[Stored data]
- Opening Delimiter -

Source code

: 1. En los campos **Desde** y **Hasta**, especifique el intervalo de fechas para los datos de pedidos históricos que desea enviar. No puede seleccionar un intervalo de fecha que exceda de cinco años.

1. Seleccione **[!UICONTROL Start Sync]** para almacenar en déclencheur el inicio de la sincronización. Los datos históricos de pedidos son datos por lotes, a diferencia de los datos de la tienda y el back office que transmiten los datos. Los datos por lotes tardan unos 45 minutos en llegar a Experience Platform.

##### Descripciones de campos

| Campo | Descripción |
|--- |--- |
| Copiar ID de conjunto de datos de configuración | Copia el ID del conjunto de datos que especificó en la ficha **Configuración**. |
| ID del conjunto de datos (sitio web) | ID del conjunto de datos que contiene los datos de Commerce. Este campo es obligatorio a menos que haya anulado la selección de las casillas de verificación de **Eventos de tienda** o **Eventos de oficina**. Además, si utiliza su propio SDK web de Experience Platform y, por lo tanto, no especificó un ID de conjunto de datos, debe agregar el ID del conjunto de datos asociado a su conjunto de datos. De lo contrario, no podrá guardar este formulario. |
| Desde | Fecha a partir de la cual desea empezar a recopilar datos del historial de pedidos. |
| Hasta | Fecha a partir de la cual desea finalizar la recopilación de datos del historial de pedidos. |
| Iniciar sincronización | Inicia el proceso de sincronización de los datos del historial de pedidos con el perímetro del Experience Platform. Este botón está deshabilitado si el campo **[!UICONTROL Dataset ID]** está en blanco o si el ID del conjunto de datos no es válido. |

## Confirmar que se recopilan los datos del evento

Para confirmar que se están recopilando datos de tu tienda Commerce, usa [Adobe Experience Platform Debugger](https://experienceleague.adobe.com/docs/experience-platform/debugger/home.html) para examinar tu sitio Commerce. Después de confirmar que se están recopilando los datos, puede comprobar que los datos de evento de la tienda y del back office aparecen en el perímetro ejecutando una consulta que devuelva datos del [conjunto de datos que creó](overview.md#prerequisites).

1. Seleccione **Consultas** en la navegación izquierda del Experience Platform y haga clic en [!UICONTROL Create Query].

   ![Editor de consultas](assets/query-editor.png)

- Closing Delimiter -

◆ EXERCISE AIM
Check the entries above for the word "Desde" and copy every line where it turns up.

◆ RESULT
: 1. En los campos **Desde** y **Hasta**, especifique el intervalo de fechas para los datos de pedidos históricos que desea enviar. No puede seleccionar un intervalo de fecha que exceda de cinco años.
| Desde | Fecha a partir de la cual desea empezar a recopilar datos del historial de pedidos. |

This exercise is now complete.